Remote Sensing of the Vadose Zone
Remote sensing techniques have become more and more important in characterizing vadose zone properties and processes and to inform vadose zone models. This focus topic collects research in the field of remote sensing and presents original fundamental or applied papers on the impact of soil on energy, water, and nutrient fluxes; catchment scale processes; vegetation cover and terrain dynamics; and calibration and validation of various remote sensing techniques for hydrological simulations at the plant, soil, and atmosphere continuum.
Soil Hydraulic Properties
Soil hydraulic properties constitute the basis for understanding flow and transport processes and are important input properties in any simulations of vadose zone properties. In this focus topic methods are presented that allow prediction and characterization of soil hydraulic properties, with an emphasis on the moisture retention characteristic and the unsaturated hydraulic conductivity.
Soil Moisture Sensor Development and Calibration
Soil moisture is a key property controlling water, energy, and mass transport processes in the vadose zone. Progress in understanding these processes is intermittently linked with the development of sensor technologies. This focus topic features articles that investigate new soil moisture sensor development, sensor calibration, comparison of sensors, new and improved calibration methods, and technology development. It presents original, basic, and applied papers on development and advancement of soil moisture measurement at techniques at lab, field, and spatial scales and across different soils and salinity gradients.

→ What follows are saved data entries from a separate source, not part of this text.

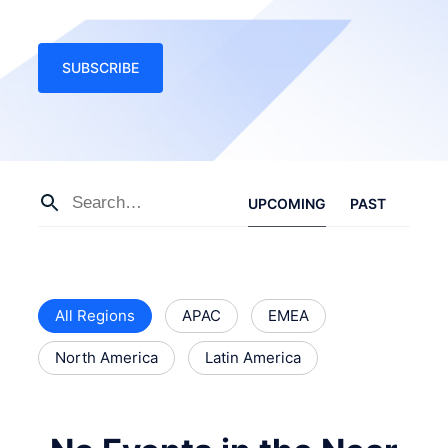
SUBSCRIBE
UPCOMING
PAST
All Regions
APAC
EMEA
North America
Latin America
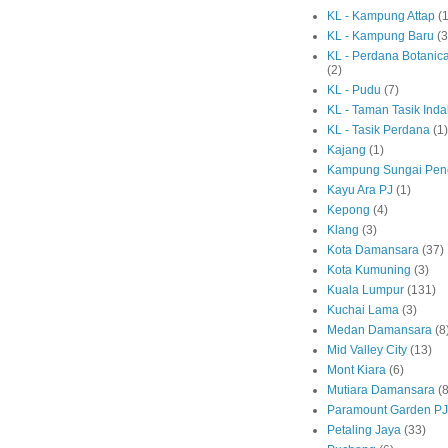
KL - Kampung Attap
(1
KL - Kampung Baru
(3
KL - Perdana Botanic
(2)
KL - Pudu
(7)
KL - Taman Tasik Ind
KL - Tasik Perdana
(1)
Kajang
(1)
Kampung Sungai Pen
Kayu Ara PJ
(1)
Kepong
(4)
Klang
(3)
Kota Damansara
(37)
Kota Kumuning
(3)
Kuala Lumpur
(131)
Kuchai Lama
(3)
Medan Damansara
(8
Mid Valley City
(13)
Mont Kiara
(6)
Mutiara Damansara
(8
Paramount Garden PJ
Petaling Jaya
(33)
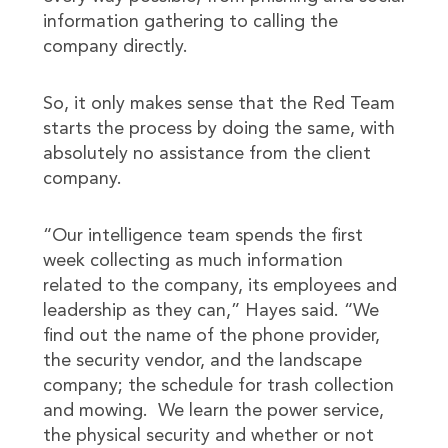
information gathering to calling the
company directly.
So, it only makes sense that the Red Team
starts the process by doing the same, with
absolutely no assistance from the client
company.
“Our intelligence team spends the first
week collecting as much information
related to the company, its employees and
leadership as they can,” Hayes said. “We
find out the name of the phone provider,
the security vendor, and the landscape
company; the schedule for trash collection
and mowing. We learn the power service,
the physical security and whether or not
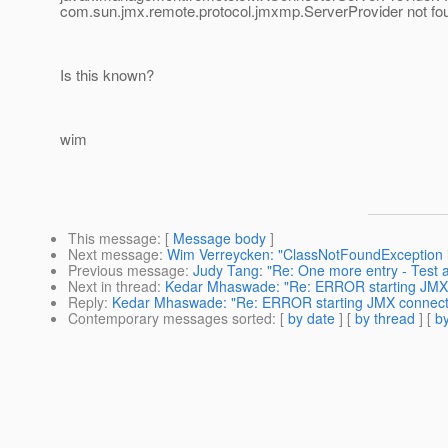
com.sun.jmx.remote.protocol.jmxmp.ServerProvider not fo
Is this known?
wim
This message
: [
Message body
]
Next message
:
Wim Verreycken: "ClassNotFoundException in
Previous message
:
Judy Tang: "Re: One more entry - Test a
Next in thread
:
Kedar Mhaswade: "Re: ERROR starting JMX
Reply
:
Kedar Mhaswade: "Re: ERROR starting JMX connect
Contemporary messages sorted
: [
by date
] [
by thread
] [
by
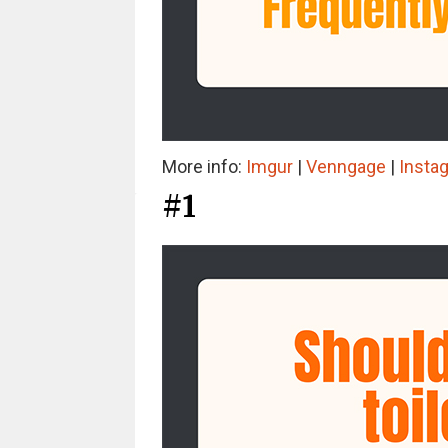
More info:
Imgur
|
Venngage
|
Insta
#1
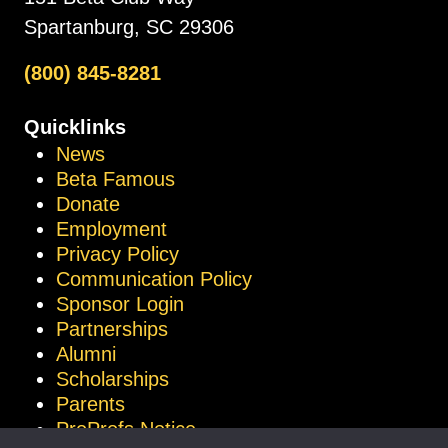
Spartanburg, SC 29306
(800) 845-8281
Quicklinks
News
Beta Famous
Donate
Employment
Privacy Policy
Communication Policy
Sponsor Login
Partnerships
Alumni
Scholarships
Parents
ProProfs Notice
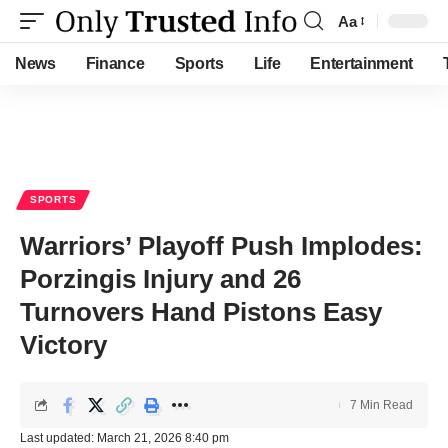
Aa
Font
Resizer
News
Finance
Sports
Life
Entertainment
SPORTS
Warriors’ Playoff Push Implodes:
Porzingis Injury and 26
Turnovers Hand Pistons Easy
Victory
7 Min Read
Last updated: March 21, 2026 8:40 pm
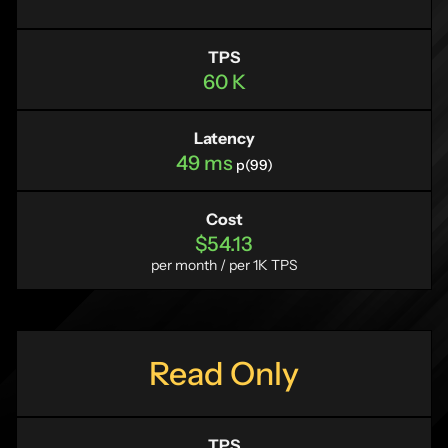
TPS
60 K
Latency
49 ms
p(99)
Cost
$54.13
per month / per 1K TPS
Read Only
TPS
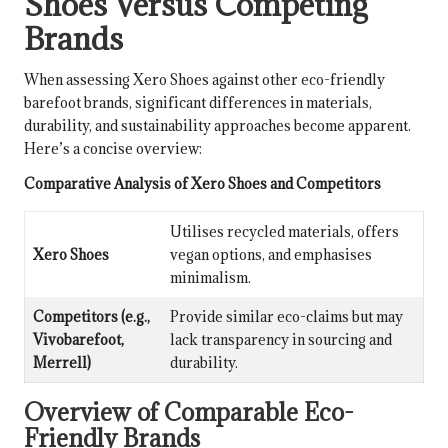
Shoes Versus Competing
Brands
When assessing Xero Shoes against other eco-friendly
barefoot brands, significant differences in materials,
durability, and sustainability approaches become apparent.
Here’s a concise overview:
Comparative Analysis of Xero Shoes and Competitors
Utilises recycled materials, offers
Xero Shoes
vegan options, and emphasises
minimalism.
Competitors (e.g.,
Provide similar eco-claims but may
Vivobarefoot,
lack transparency in sourcing and
Merrell)
durability.
Overview of Comparable Eco-
Friendly Brands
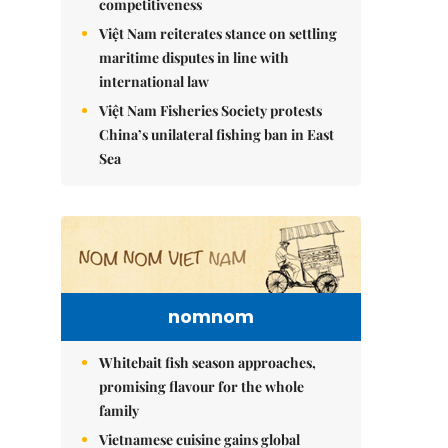
competitiveness
Việt Nam reiterates stance on settling
maritime disputes in line with
international law
Việt Nam Fisheries Society protests
China’s unilateral fishing ban in East
Sea
nomnom
Whitebait fish season approaches,
promising flavour for the whole
family
Vietnamese cuisine gains global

Soil–Plant and Rhizosphere processes
This focus topic features articles that investigate the rhizosphere, as well as plant and soil interactions, at the interface between soil physics, biology, hydrology, and ecology. It presents original fundamental or applied papers on the impact of soil on plants or vice-versa. Featured papers deal with energy, water, and nutrient fluxes in the soil–plant system. Of particular interest are the impact and functioning of the rhizosphere, carbon cycling, and solid, gas, and liquid fluxes between plants, soil, and the atmosphere. It also includes modeling studies that improve the understanding of the soil–plant system functioning and technical articles proposing new ways to monitor or measure the soil–plant system.
Spatial–Temporal Dynamics of Soil Moisture
Soil moisture is a highly spatially and temporally variable parameter. This focus topic addresses techniques and methods to characterize and predict spatial variability of soil moisture across scales, analysis of soil moisture patterns using theoretical and numerical modeling approaches, and upscaling of sparsely measured soil moisture content at point or farm scale up to catchment scale. This focus topic features original, basic, and applied studies on spatial–temporal dynamics of soil moisture at various scales.
Vadose Zone Models
Vadose Zone Journal has, since its inception, been an outlet for manuscripts in which numerical models have been used to support research on many different topics. This focus topic features recent articles in which numerical models are used in support of research in various hydrological, environmental, and ecological studies.